** START OF Given passage **
Note that if $B$ is simply connected, then conditions of the theorem are satisfied.


\subsection{Examples}

\begin{example}
Suppose $X=B\times F$, where $B$ is path-connected, and suppose that $G$ is a field. Then $\pi_1(B)$
acts trivially on $H_*(F;G)$ and we have
\begin{align*}
H_n(X;G) &= \bigoplus_{p+q=n}H_p(B;G)\otimes H_q(F;G)&&\text{(K\"unneth formula)}\\
&=\bigoplus_{p+q=n}H_p(B;H_q(F;G))&&\text{(Univ. Coeff. Th. for homology)}\\
\end{align*}
This means that all entries in the second page survive until page infinity. The other extreme is if
$X$ is contractible, where almost nothing will survive, as we will see in the next examples.
\end{example}

In the next example, we will use that $S^1=K(\Z,1)$ and $\cproj=K(\Z,2)$.

\begin{example}
Consider the path space fibration of $B=\cproj$, that is $\Omega B\to PB \twoheadrightarrow B$ and
note that $S^1=\Omega B$. Since $B$ is simply connected, we can apply the Serre Spectral Sequence
with coefficients in $\Z$. We know that $E_{p,q}^2\simeq H_p(B;H_q(S^1))$ and $H_q(S^1)=0$ for $q>1$
and $\Z$ for $q=0,1$. This means that the page $E^2$ looks like this.

\begin{center}
\begin{tikzpicture}[>=stealth',auto,node distance=1.5cm,
  main node/.style={font=\sffamily\bfseries},text height=1.5ex]
  \node[main node]   (-11)at (-1.2,0.8)   {\mbox{}};
  \node[main node]   (00) at (0,0)      {$\Z$};
  \node[main node]   (01) at (0,1)      {$\Z$};
  \node[main node]   (10) at (1.5,0)    {$H_1(B)$};
  \node[main node]   (11) at (1.5,1)    {$H_1(B)$};
  \node[main node]   (20) at (3,0)      {$H_2(B)$};
  \node[main node]   (21) at (3,1)      {$H_2(B)$};
  \node[main node]   (30) at (4.5,0)    {$H_3(B)$};
  \node[main node]   (31) at (4.5,1)    {$H_3(B)$};
  \node[main node]   (40) at (6,0)      {$H_4(B)$};
  \node[main node]   (41) at (6,1)      {$H_4(B)$};
  \node[main node]   (50) at (7.5,0)    {$\cdots$};
  \node[main node]   (51) at (7.5,1)    {$\cdots$};
  \node at (-1.2,1) {1};
  \node at (-1.2,0) {0};
  \node at (0,-1)   {0};
  \node at (1.5,-1) {1};
  \node at (3,-1)   {2};
  \node at (4.5,-1) {3};
  \node at (6,-1)   {4};
  \node at (7.3,-0.7)   {$p$};
  \node at (-0.8,1.5)   {$q$};
  \draw (-0.5,-0.5) -- (8,-0.5);
  \draw (-0.5,-0.5) -- (-0.5,1.5);
  \path[every node/.style={font=\sffamily\small}]
%    (10) edge [->] (-11)
    (20) edge [->] (01)
    (30) edge [->] (11)
    (40) edge [->] (21)
** END OF Given passage **
** START OF Data supplied **
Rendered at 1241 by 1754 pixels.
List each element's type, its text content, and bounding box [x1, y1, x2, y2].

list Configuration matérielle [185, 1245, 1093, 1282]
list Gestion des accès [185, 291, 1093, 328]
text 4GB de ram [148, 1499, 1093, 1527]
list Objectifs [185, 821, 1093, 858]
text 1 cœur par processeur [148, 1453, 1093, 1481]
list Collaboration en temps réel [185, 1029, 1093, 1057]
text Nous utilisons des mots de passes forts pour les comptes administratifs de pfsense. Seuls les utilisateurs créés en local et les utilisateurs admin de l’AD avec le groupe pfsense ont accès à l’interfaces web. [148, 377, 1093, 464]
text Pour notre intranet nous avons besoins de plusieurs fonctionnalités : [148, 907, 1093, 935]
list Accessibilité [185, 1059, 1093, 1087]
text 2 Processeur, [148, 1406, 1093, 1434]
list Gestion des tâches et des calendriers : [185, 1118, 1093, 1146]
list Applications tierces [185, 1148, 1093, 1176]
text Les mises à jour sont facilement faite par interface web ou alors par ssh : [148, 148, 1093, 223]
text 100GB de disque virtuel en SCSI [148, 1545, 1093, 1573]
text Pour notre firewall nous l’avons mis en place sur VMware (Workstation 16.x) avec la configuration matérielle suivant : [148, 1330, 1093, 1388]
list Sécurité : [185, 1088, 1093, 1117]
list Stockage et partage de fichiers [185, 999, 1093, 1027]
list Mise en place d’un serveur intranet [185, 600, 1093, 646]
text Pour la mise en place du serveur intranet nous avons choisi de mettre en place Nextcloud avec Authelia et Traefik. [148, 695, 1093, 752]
** END OF Data supplied **
** START OF Data supplied **
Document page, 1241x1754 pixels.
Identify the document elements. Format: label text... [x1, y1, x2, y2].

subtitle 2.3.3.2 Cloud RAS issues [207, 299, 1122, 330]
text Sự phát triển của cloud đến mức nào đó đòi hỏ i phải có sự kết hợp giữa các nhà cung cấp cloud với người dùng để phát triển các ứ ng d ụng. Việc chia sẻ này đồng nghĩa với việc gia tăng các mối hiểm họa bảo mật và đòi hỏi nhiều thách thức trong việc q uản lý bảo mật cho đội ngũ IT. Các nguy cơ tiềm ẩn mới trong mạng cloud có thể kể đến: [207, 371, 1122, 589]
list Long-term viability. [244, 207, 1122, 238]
** END OF Data supplied **
** START OF Data supplied **
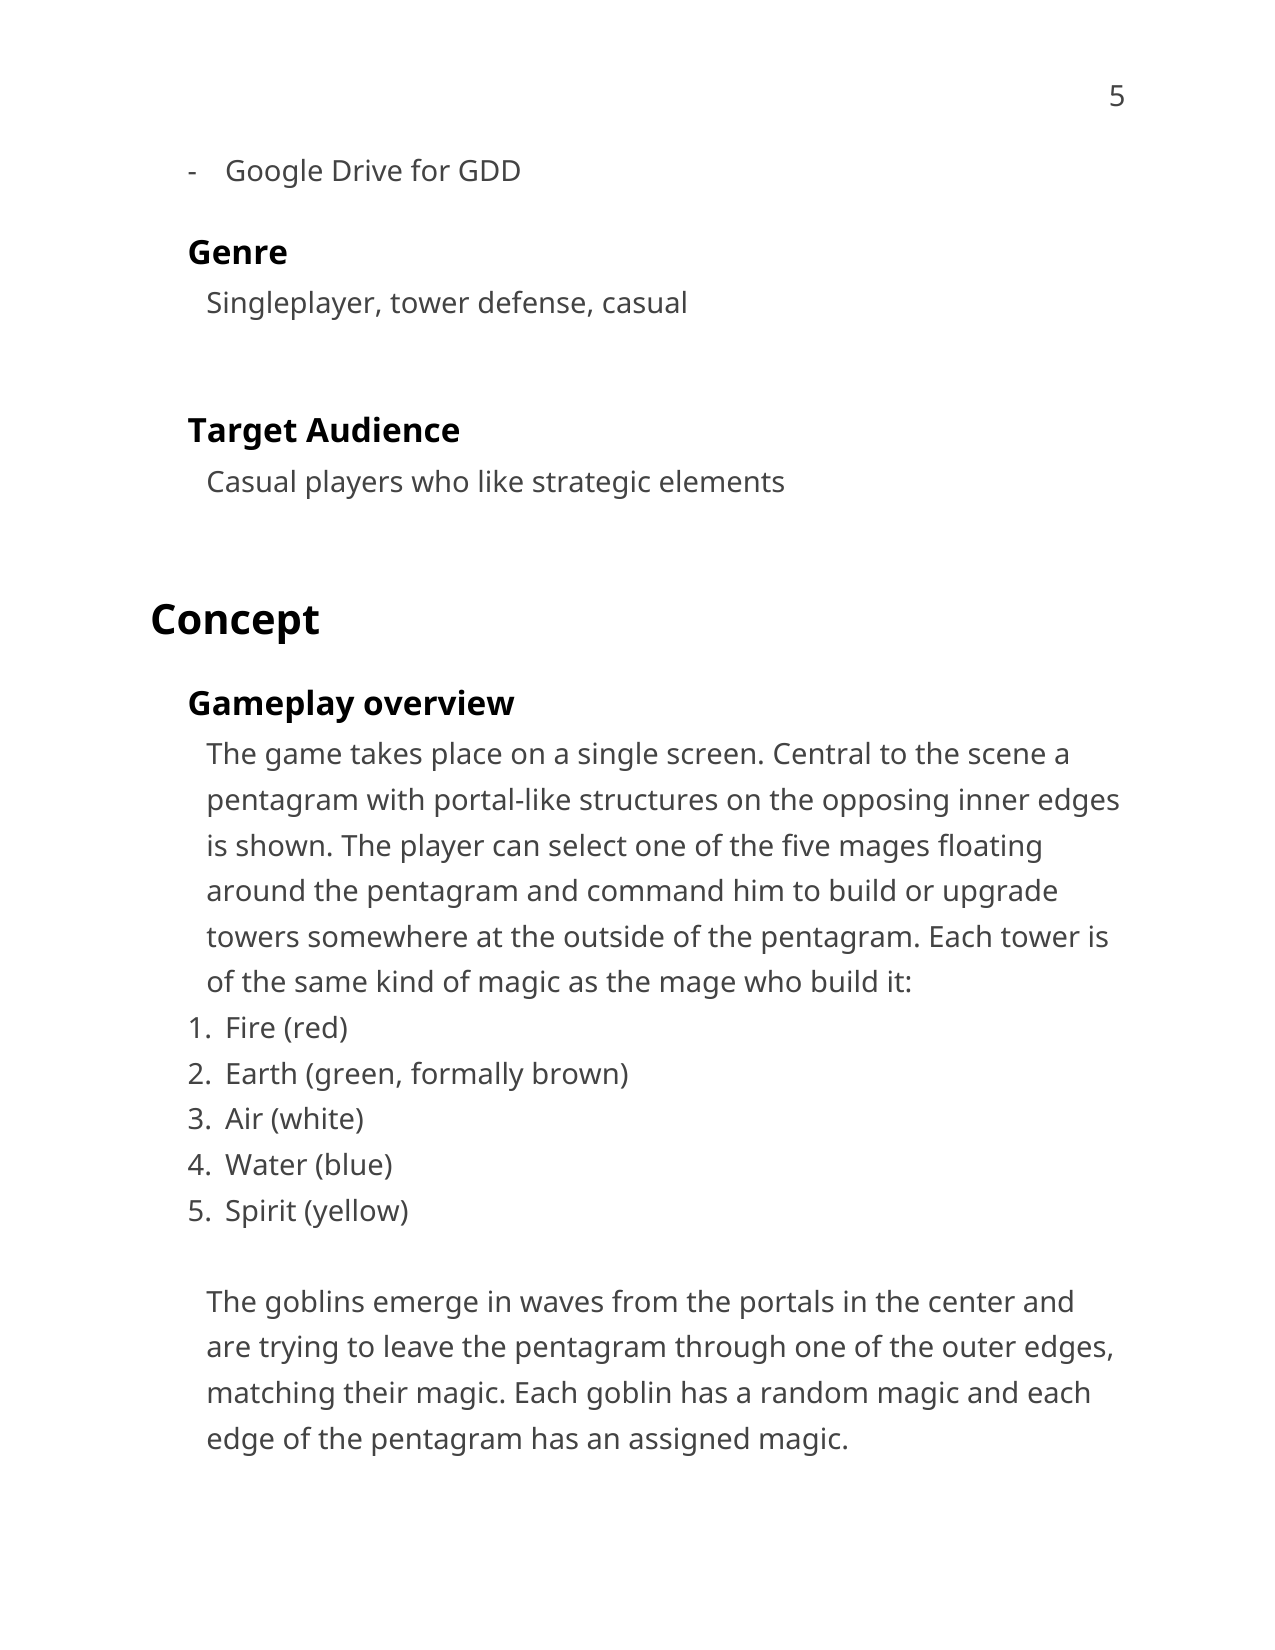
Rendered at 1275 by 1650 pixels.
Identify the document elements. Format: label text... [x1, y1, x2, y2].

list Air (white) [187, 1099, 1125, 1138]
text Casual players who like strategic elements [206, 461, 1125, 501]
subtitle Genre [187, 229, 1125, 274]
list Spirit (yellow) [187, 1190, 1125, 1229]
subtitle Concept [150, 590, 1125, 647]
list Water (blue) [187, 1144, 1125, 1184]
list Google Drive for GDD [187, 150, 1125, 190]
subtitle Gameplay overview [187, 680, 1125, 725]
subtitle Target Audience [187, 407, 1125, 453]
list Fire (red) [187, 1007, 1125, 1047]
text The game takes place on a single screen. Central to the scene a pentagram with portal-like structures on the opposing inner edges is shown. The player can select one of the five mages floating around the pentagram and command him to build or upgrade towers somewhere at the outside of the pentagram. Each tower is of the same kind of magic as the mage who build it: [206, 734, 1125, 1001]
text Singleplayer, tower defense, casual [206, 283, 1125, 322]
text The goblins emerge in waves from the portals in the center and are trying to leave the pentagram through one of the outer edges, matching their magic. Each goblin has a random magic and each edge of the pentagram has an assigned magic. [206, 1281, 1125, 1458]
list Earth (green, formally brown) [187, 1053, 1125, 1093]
** END OF Data supplied **
In the Serre spectral sequence passage above, reproduce the stretch that begins with the words containing "In the next example, we" and ends with "looks like this.".

### Task solution
In the next example, we will use that $S^1=K(\Z,1)$ and $\cproj=K(\Z,2)$.

\begin{example}
Consider the path space fibration of $B=\cproj$, that is $\Omega B\to PB \twoheadrightarrow B$ and
note that $S^1=\Omega B$. Since $B$ is simply connected, we can apply the Serre Spectral Sequence
with coefficients in $\Z$. We know that $E_{p,q}^2\simeq H_p(B;H_q(S^1))$ and $H_q(S^1)=0$ for $q>1$
and $\Z$ for $q=0,1$. This means that the page $E^2$ looks like this.